Proper disposal of pharmaceutical waste must be carried out to prevent the contamination of land, air, and water thereby protecting animals, marine life, and humans.
Recycling must be carried out wherever possible by these industries so that the products or waste can be used again and again, without being disposed of or discharged into the environment.
Effective disposal methods of non-hazardous and biomedical pharmaceutical waste (85%) include Incineration, Autoclaving, Microwaving, Disinfecting with chemicals, burying it deep, encapsulate them in recycled plastic containers and by converting it into non-hazardous waste (Inertization).
Some fluids can also be flown down the sewer. They just need to be in small diluted quantities over an extended period of time
Water filtration System
The companies can choose to make their water filtration plants nearby and defer the use of the main public water sources.
Not only will they be reusing their water again and again, but there won’t be any chance of pharmaceutical waste from production contaminating the main public waterways.
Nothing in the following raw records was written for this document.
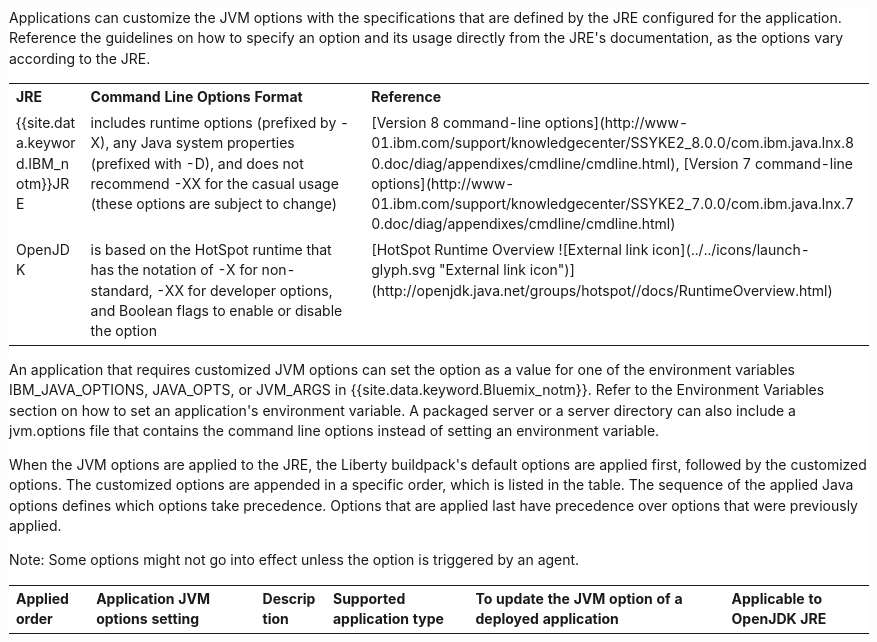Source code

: Applications can customize the JVM options with the specifications that are defined by the JRE configured for the application. Reference the guidelines on how to specify an option and its usage directly from the JRE's documentation, as the options vary according to the JRE.

<table>
<tr>
<th align="left">JRE</th>
<th align="left">Command Line Options Format</th>
<th align="left">Reference</th>
</tr>

<tr>
<td> {{site.data.keyword.IBM_notm}}JRE</td>
<td>includes runtime options (prefixed by -X), any Java system properties (prefixed with -D), and does not recommend -XX for the casual usage (these options are subject to change)
</td>
<td>[Version 8 command-line options](http://www-01.ibm.com/support/knowledgecenter/SSYKE2_8.0.0/com.ibm.java.lnx.80.doc/diag/appendixes/cmdline/cmdline.html), [Version 7 command-line options](http://www-01.ibm.com/support/knowledgecenter/SSYKE2_7.0.0/com.ibm.java.lnx.70.doc/diag/appendixes/cmdline/cmdline.html)
</td>
</tr>

<tr>
<td> OpenJDK </td>
<td>is based on the HotSpot runtime that has the notation of -X for non-standard, -XX for developer options, and Boolean flags to enable or disable the option </td>
<td>[HotSpot Runtime Overview  ![External link icon](../../icons/launch-glyph.svg "External link icon")](http://openjdk.java.net/groups/hotspot//docs/RuntimeOverview.html) </td>
</tr>
</table>

An application that requires customized JVM options can set the option as a value for one of the environment variables IBM_JAVA_OPTIONS, JAVA_OPTS, or JVM_ARGS in {{site.data.keyword.Bluemix_notm}}. Refer to the Environment Variables section on how to set an application's environment variable. A packaged server or a server directory can also include a jvm.options file that contains the command line options instead of setting an environment variable.

When the JVM options are applied to the JRE, the Liberty buildpack's default options are applied first, followed by the customized options. The customized options are appended in a specific order, which is listed in the table. The sequence of the applied Java options defines which options take precedence. Options that are applied last have precedence over options that were previously applied.

Note: Some options might not go into effect unless the option is triggered by an agent.

<table>
<tr>
<th align="left">Applied order</th>
<th align="left">Application JVM options setting</th>
<th align="left">Description</th>
<th align="left">Supported application type</th>
<th align="left">To update the JVM option of a deployed application</th>
<th align="left">Applicable to OpenJDK JRE</th>
</tr>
Reduction of waste will prevent the development of resistant pathogens; protect the spectrum of the currently available antibiotics and other drugs available on the market.
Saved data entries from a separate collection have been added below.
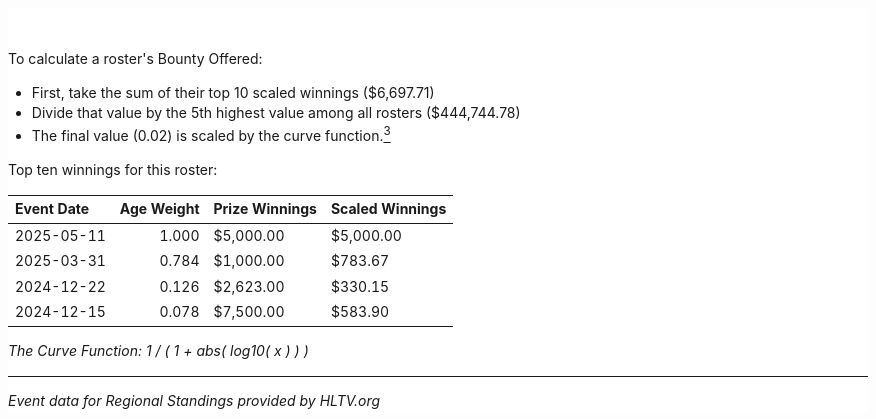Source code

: <br />
<span id="table2"></span><br />
To calculate a roster's Bounty Offered:<br />

- First, take the sum of their top 10 scaled winnings ($6,697.71)
- Divide that value by the 5th highest value among all rosters ($444,744.78)
- The final value (0.02) is scaled by the curve function.[<sup>3</sup>](#curveFunction)

Top ten winnings for this roster:<br />

| Event Date | Age Weight | Prize Winnings | Scaled Winnings |
| :- | -: | :- | :- |
| 2025-05-11 |      1.000 | $5,000.00      | $5,000.00       |
| 2025-03-31 |      0.784 | $1,000.00      | $783.67         |
| 2024-12-22 |      0.126 | $2,623.00      | $330.15         |
| 2024-12-15 |      0.078 | $7,500.00      | $583.90         |


<span id="curveFunction"></span>_The Curve Function: 1 / ( 1 + abs( log10( x ) ) )_<br />

---
_Event data for Regional Standings provided by HLTV.org_<br />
The industry must be more sustainable to protect the environment from becoming polluted. The pharmaceutical waste must be produced In such a way that it is biodegradable and that once it decomposed and leaches into the ground, it ends up being beneficial for the ground rather than being harmful.
Other ways for pharmaceutical companies to be more sustainable would be to use renewable energy for their manufacturing plants.
How has coronavirus raised the amount of pharmaceutical waste produced every day?
Since the inception of the Coronavirus late last year and its subsequent transformation into a global pandemic, there has been a global spike in the garbage contaminated with body fluids and other infectious materials.
In the city of Wuhan alone, which was the epicenter of the virus in mainland china, the hospitals in the region were generating six times more waste during the peak of the pandemic. The daily output was estimated to be about 240 metric tons, that’s roughly the size of an adult blue whale!
Health care workers are swiftly going through personal protective equipment, like masks, gloves, and face shields and disposing them off has further led to a rise in medical waste. The important thing here is that this medical waste should be treated the same way if not with more caution in order to prevent cross-infection.
The pandemic has caused countries racing quickly to house patients and treat them by building new makeshift hospitals and testing facilities which has led to an increase in waste.